The reality behind reality TV's storage wars
A recent trend in reality TV has our contributor Conor Knighton really concerned:
A&E's "Storage Wars," a show about people who bid on the contents of abandoned storage lockers, had its second season premiere this summer to 5.1 million viewers. It's the HIGHEST RATED show in the network's history.
Tru TV's nearly identical "Storage Hunters" has become a breakout hit - ALMOST as big of a hit as Spike's nearly identical "Auction Hunters."
That's right. There are three DIFFERENT shows on TV about STORAGE LOCKERS.

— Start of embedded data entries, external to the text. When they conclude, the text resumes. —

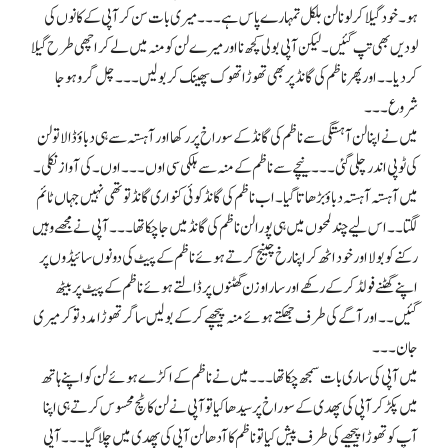
ہو۔ خود گیلا کر لو نا لن بلکل تمہارے پاس ہے۔۔۔ میری بات سن کر آپی کے کانوں کی
لودیں بھی تپ گئیں۔ لیکن آپی بولی کچھ نا اور میرے لن کو منہ میں لے کر اچھی طرح گیلا
کر دیا۔۔ اور پھر ناظم کی گانڈ پر بھی تھوڑا تھوک پھینک کر بولیں ۔۔۔ چل گرو ہو جا
شروع ۔۔۔
میں نے اپنا لن آہستگی سے ناظم کی گانڈ کے سوراخ پر رکھا اور آہستہ سے ہی دباؤ ڈالا تولن
کی ٹوپی اندر چلی گئی۔۔۔ نیچے سے ناظم کے منہ سے ہلکی سی اوں۔۔۔ اوں ۔ کی آواز نکلی۔
میں آہستہ آہستہ دباؤ بڑھاتا گیا۔ اب ناظم کی گانڈ کوئی کنواری گانڈ تو تھی نہیں جہاں ٹائم
لگتا۔۔ اس لیے چند لمحوں میں ہی پورا لن ناظم کی گانڈ میں جا چکا تھا۔۔۔ آپی نے مجھے وہیں
رکنے کو بولا اور خود اٹھ کر اپنا رخ چینج کرتے ہوئے ناظم کے پیٹ کی دونوں سائیڈوں پر
اپنے گھٹنے فولڈ کر کے رکھے اور سارا وزن گھٹنوں پر ڈالتے ہوئے ناظم کے پیٹ پر بیٹھ
گئیں۔۔ اور آگے کی طرف جھکتے ہوئے منہ پیچھے کر کے بولیں ساگر تھوڑا مدد تو کر میری
جان۔۔۔
میں آپی کی ساری بات سمجھ چکا تھا۔۔۔ میں نے ناظم کے اکڑے ہوئے لن کو اپنے ہاتھ
میں پکڑ کر آپی کی پھدی کے سوراخ پر سیدھا کیا تو آپی نے لن کا ٹچ محسوس کرتے ہی اپنا
آپ کو تھوڑا پیچھے کی طرف پیش کیا تو ناظم کا آدھا لن آپی کی پھدی میں چلا گیا۔۔۔ آپی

Reality TV is frequently trashy, but never before has it featured so much actual trash.
On these shows, men (and it's almost always men) bid hundreds of dollars on what look like rooms of junk, hoping that - buried deep inside - they might find some vintage comic books, jewelry, or (if they're really lucky) a severed head, like in "Silence of the Lambs"!
They're looking for times they might sell for profit. They've got big personalities and, in these tough times, it's fun to see people turn trash into treasure.
But there's a part you don't see on TV: The people who had to abandon their lockers BECAUSE of these tough times.
If you don't pay your rent on time, your locker goes to auction. So, every financial victory on these shows is only possible because of someone else's financial failure.
That locker with the cool vintage clock? It probably also contains family photo albums, precious keepsakes. It contains someone's LIFE.
It really makes you think twice about ever renting a storage locker, lest the same fate befall you.
So I guess I'm just going to keep my junk piled up in my house.
Then, I'll only end up on A&E's OTHER popular reality show - "Hoarders."